Eine Folge der Zentralisierung: Aufwendige Arbeiten etwa in Rechnungswesen oder EDV, die zuvor für jede der drei Gesellschaften separat anfielen, werden nun in einem Durchgang erledigt. Alle Kundenanrufe landen nun im Leipziger Telefonzentrum, ihre Anliegen sollen gleich am Hörer bearbeitet oder an Spezialisten weitergeleitet werden. Die Poststelle scannt drei Millionen Briefseiten wöchentlich ein, die binnen 24 Stunden bei den Sachbearbeitern landen sollen. Detailversessen versucht die Allianz, selbst das Alltäglichste zu regeln. „Hände waschen: So wird’s richtig gemacht“, steht über einer Anleitung auf den Toiletten des Lebensversicherers in der Niederlassung Stuttgart.

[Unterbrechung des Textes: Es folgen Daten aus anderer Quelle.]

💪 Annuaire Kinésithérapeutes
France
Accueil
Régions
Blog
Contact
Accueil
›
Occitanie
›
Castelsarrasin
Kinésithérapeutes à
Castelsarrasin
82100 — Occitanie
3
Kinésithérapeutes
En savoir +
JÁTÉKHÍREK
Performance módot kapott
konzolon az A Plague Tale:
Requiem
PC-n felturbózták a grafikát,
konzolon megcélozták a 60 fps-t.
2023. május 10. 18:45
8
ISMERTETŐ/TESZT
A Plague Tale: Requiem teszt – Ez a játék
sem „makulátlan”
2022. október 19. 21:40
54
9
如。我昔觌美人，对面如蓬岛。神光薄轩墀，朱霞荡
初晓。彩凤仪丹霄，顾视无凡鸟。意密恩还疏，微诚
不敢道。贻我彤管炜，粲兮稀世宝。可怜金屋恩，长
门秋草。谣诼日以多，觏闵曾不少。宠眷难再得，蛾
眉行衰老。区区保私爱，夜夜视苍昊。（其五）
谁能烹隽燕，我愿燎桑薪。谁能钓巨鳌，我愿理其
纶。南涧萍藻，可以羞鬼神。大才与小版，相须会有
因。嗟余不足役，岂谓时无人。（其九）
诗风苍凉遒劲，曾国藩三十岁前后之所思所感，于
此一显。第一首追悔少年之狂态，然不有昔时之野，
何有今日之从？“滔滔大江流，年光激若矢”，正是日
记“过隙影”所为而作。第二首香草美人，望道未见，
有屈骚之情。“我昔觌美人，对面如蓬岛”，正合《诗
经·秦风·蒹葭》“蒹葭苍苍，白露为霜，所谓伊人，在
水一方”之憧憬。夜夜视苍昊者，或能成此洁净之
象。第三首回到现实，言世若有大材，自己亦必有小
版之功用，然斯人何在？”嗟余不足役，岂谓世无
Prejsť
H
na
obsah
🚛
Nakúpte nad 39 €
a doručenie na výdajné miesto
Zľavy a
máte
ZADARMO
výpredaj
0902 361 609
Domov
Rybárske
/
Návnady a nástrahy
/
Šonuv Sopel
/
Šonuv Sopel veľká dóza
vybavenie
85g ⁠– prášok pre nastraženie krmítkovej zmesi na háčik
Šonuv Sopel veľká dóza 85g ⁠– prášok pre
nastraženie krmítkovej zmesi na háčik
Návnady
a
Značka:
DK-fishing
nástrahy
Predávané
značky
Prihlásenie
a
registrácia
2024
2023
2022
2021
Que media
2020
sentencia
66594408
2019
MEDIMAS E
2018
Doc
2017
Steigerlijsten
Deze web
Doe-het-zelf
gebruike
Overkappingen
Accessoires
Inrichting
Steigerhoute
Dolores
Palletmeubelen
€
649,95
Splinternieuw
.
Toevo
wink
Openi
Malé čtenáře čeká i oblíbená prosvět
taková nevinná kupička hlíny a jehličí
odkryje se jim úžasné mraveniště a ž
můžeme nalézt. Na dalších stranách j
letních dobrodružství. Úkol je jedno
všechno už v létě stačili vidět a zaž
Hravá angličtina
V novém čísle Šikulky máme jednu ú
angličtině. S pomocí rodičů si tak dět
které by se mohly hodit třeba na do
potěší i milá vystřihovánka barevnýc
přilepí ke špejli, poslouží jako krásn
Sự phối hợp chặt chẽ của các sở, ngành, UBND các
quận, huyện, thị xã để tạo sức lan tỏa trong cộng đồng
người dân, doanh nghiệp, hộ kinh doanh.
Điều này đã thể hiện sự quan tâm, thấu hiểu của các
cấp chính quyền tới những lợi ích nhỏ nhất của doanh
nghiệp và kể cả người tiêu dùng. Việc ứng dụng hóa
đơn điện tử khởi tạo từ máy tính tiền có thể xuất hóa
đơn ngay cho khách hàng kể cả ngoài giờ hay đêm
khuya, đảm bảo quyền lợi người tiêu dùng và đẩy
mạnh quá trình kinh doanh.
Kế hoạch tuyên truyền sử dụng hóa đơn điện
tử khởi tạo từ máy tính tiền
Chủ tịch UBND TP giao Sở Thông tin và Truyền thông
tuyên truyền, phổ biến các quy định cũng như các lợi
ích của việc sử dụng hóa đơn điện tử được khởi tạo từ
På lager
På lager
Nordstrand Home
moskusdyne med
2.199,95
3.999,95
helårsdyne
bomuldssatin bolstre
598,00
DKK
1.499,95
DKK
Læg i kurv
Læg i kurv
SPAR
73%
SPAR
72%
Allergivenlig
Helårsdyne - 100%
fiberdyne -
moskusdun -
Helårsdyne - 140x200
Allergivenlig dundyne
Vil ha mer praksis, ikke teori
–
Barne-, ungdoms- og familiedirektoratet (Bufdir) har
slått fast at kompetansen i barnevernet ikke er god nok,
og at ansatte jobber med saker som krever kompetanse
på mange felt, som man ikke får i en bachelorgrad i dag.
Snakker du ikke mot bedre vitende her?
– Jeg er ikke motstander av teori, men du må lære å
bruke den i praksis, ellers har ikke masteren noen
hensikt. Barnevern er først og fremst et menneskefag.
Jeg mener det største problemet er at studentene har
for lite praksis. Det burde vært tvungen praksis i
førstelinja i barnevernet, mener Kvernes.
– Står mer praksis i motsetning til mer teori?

Doch läuft es in dieser neuen Maschinerie noch immer nicht rund, knirscht es im Gebälk des neuen Konzerngebäudes. „Wir haben nach wie vor jede Menge Rückstände und Verzögerungen bei den Arbeitsabläufen“, sagt ein Angestellter aus dem mittleren Management. Die Telefonhotline sei zeitweise überlastet, Mitarbeiter überfordert. Die genervten Kunden müssten warten: darauf, dass ihre Schadensmeldungen bearbeitet werden oder dass sie in der Telefonschleife an die Reihe kommen.